| やること a |
練習用の文章では、画像信号DATA0をもとに診断処理をして診断結果RESを出すのはどの部分ですか。

| 練習用の文章 |
________________________________________
読出部40(読出部40S,40N)は、信号SIGに基づいてAD変換を行うことにより、画像信号DATA0(画像信号DATA0S,DATA0N)を生成する。信号処理部60は、画像信号DATA0に基づいて、所定の信号処理を行い、信号処理が施された画像信号を画像信号DATAとして出力するとともに、画像信号DATA0に基づいて診断処理を行い、診断結果RESを出力する。制御部50は、走査部21、信号生成部22,23、読出部40(読出部40S,40N)、および信号処理部60に制御信号を供給し、これらの回路の動作を制御することにより、撮像装置1の動作を制御する。
(詳細動作)
撮像装置1において、通常画素領域R1における複数の画素P1は、受光量に応じて電荷を蓄積し、受光量に応じた画素電圧Vpixを信号SIGとして出力する。以下に、この動作について詳細に説明する。
________________________________________
| 元の資料 |
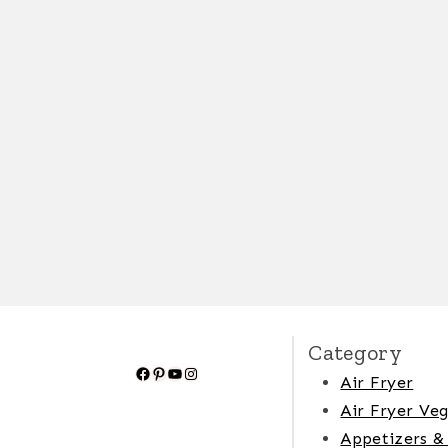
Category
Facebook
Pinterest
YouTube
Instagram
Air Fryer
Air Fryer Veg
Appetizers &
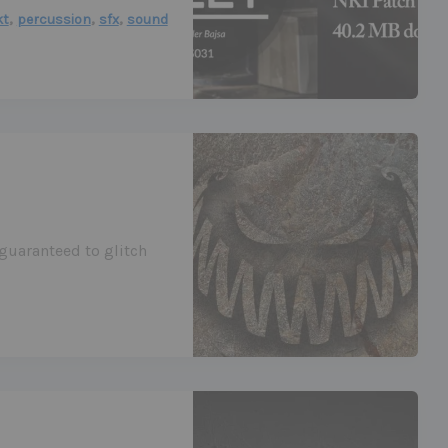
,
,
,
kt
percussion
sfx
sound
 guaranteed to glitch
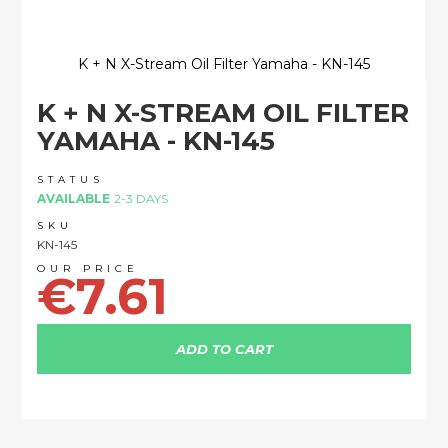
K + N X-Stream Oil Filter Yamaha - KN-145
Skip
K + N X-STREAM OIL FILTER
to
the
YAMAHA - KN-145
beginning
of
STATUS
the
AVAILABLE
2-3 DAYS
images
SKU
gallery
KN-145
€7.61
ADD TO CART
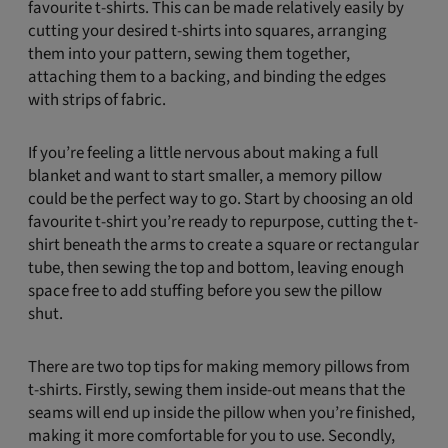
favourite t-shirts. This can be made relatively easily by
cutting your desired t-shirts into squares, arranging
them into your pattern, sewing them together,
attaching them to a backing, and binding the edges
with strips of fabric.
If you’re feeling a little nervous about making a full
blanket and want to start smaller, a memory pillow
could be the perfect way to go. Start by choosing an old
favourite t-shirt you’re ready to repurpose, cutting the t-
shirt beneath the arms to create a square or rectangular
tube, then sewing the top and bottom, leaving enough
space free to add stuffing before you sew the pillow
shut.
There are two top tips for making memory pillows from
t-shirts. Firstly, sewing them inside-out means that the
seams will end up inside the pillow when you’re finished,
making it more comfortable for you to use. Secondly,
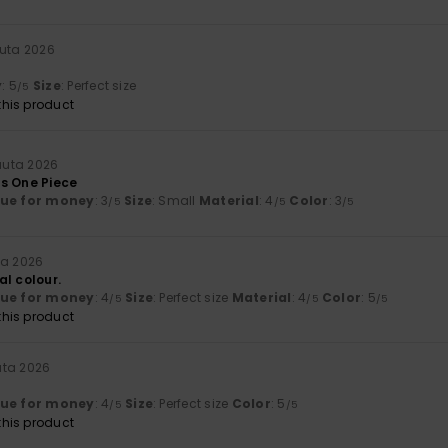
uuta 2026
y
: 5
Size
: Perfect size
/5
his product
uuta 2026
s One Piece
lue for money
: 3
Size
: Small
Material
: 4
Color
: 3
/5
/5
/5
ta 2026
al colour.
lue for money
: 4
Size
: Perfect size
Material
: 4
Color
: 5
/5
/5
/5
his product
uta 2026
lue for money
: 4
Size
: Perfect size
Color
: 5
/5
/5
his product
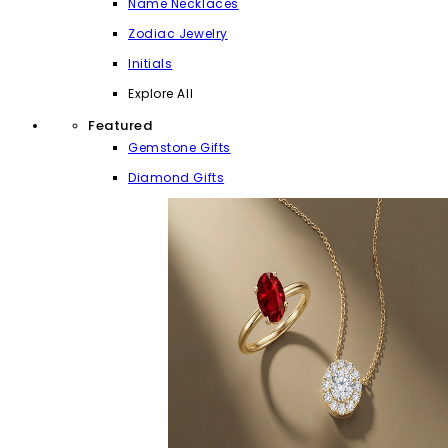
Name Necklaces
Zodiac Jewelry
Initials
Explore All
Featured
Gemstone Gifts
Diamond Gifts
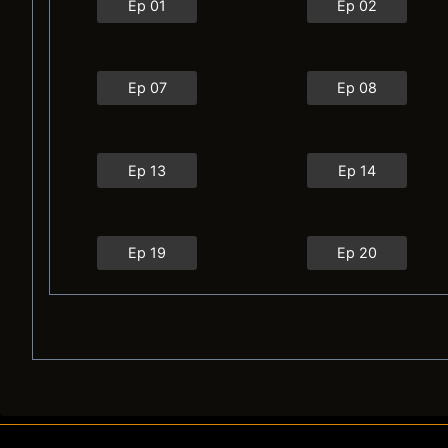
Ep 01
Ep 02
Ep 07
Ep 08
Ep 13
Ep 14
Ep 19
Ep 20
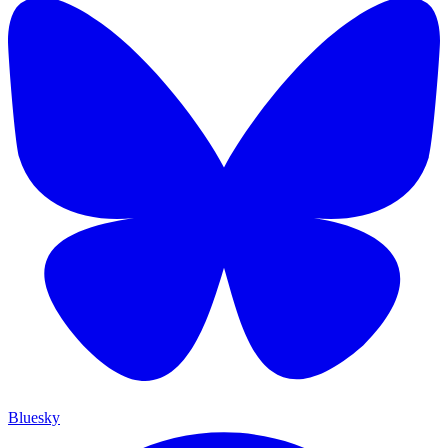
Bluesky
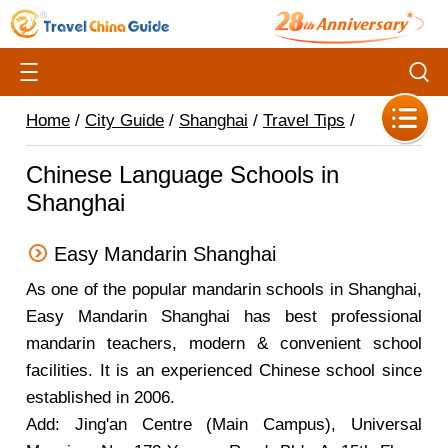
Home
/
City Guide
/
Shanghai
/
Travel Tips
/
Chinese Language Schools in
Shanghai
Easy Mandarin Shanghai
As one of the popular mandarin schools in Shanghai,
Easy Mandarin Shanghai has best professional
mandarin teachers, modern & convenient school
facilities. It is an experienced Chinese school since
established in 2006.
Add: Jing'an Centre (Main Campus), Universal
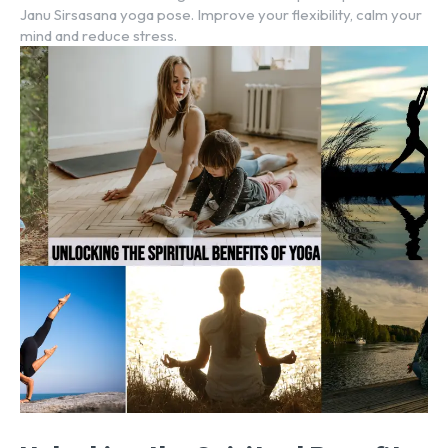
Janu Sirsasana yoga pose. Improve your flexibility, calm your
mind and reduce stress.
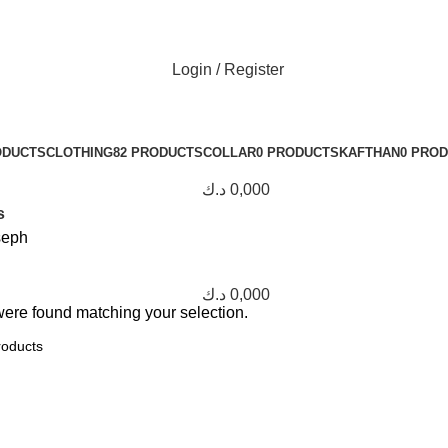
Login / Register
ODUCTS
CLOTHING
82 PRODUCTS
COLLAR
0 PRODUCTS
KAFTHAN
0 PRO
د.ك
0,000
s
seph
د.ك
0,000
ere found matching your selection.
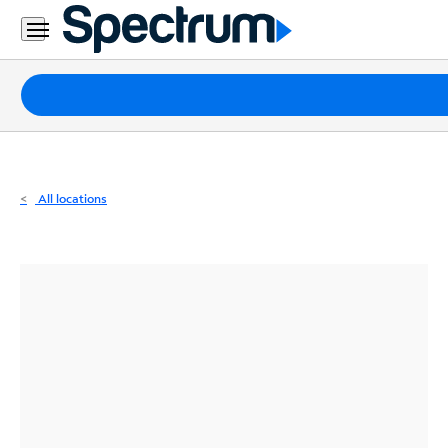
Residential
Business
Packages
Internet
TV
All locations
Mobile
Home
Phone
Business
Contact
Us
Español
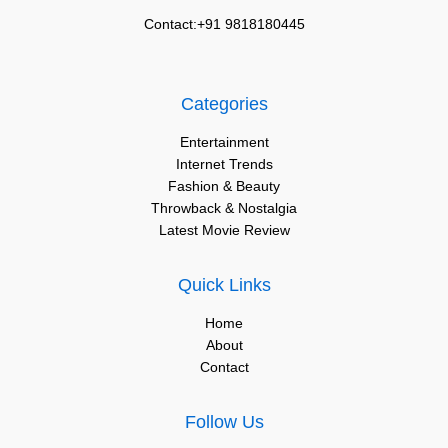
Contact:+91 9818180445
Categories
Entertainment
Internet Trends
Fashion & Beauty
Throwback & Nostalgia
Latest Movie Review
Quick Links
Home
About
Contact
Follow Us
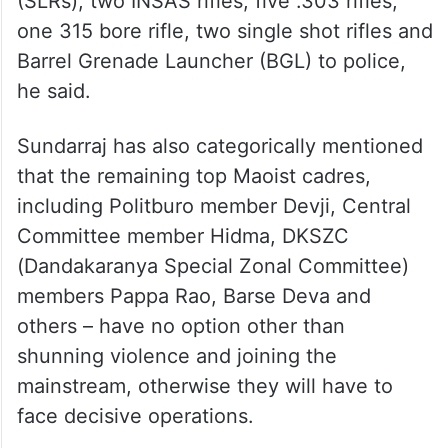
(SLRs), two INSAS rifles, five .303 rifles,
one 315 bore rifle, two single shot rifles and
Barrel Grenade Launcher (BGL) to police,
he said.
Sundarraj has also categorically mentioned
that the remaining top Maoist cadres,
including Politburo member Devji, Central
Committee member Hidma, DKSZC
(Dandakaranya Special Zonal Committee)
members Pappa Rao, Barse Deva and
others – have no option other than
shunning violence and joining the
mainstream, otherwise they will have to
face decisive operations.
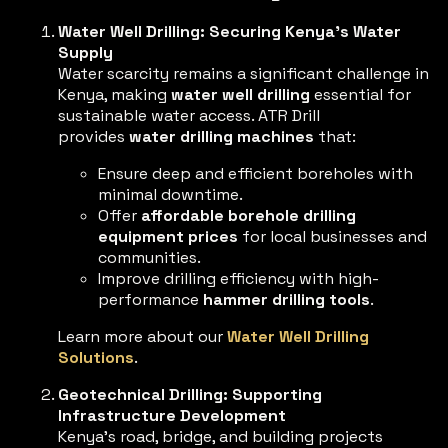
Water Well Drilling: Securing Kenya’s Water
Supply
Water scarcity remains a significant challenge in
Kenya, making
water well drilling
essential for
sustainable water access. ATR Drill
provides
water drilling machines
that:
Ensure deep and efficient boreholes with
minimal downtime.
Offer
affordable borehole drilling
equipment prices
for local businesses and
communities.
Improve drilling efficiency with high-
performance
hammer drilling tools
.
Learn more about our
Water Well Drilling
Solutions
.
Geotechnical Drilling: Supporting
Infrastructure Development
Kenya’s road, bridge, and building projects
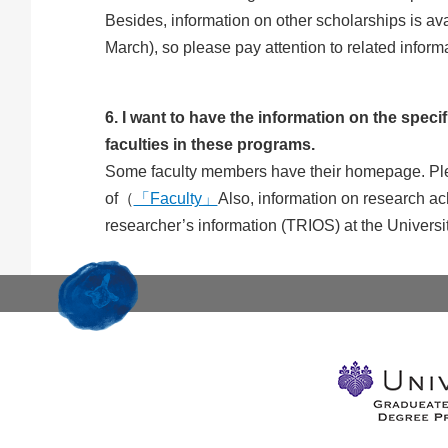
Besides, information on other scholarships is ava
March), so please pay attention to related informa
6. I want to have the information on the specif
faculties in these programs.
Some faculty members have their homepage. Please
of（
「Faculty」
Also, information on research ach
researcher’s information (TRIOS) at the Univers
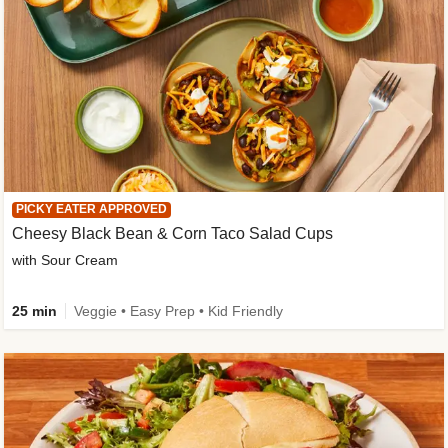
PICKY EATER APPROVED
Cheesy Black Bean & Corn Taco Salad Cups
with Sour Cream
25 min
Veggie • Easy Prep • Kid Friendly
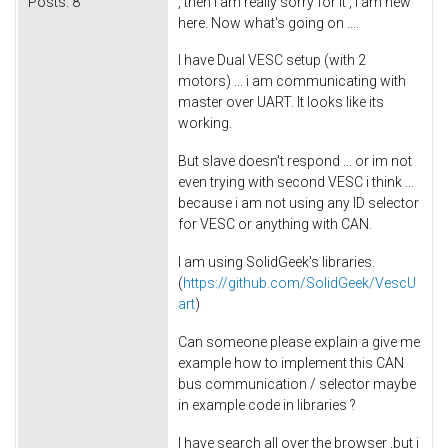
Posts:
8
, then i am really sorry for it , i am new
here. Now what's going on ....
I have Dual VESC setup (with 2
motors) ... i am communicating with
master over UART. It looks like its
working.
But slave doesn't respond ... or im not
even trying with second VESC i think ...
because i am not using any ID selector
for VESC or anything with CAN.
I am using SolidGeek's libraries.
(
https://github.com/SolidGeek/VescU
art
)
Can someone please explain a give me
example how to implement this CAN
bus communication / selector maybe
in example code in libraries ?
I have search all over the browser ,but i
________________________________________
| やること b |
エントリーの「K + N X-Stream Oil Filter Yamaha - KN-145」がある行から「ADD TO CART」がある行までを、「2-3 DAYS」を「4-5 DAYS」に直して書き出してください。それ以外はそのままにして、この範囲の行だけを出してください。

| あなたの答え a |
信号処理部60です。

| あなたの答え b |
K + N X-Stream Oil Filter Yamaha - KN-145
Skip
K + N X-STREAM OIL FILTER
to
the
YAMAHA - KN-145
beginning
of
STATUS
the
AVAILABLE
4-5 DAYS
images
SKU
gallery
KN-145
€7.61
ADD TO CART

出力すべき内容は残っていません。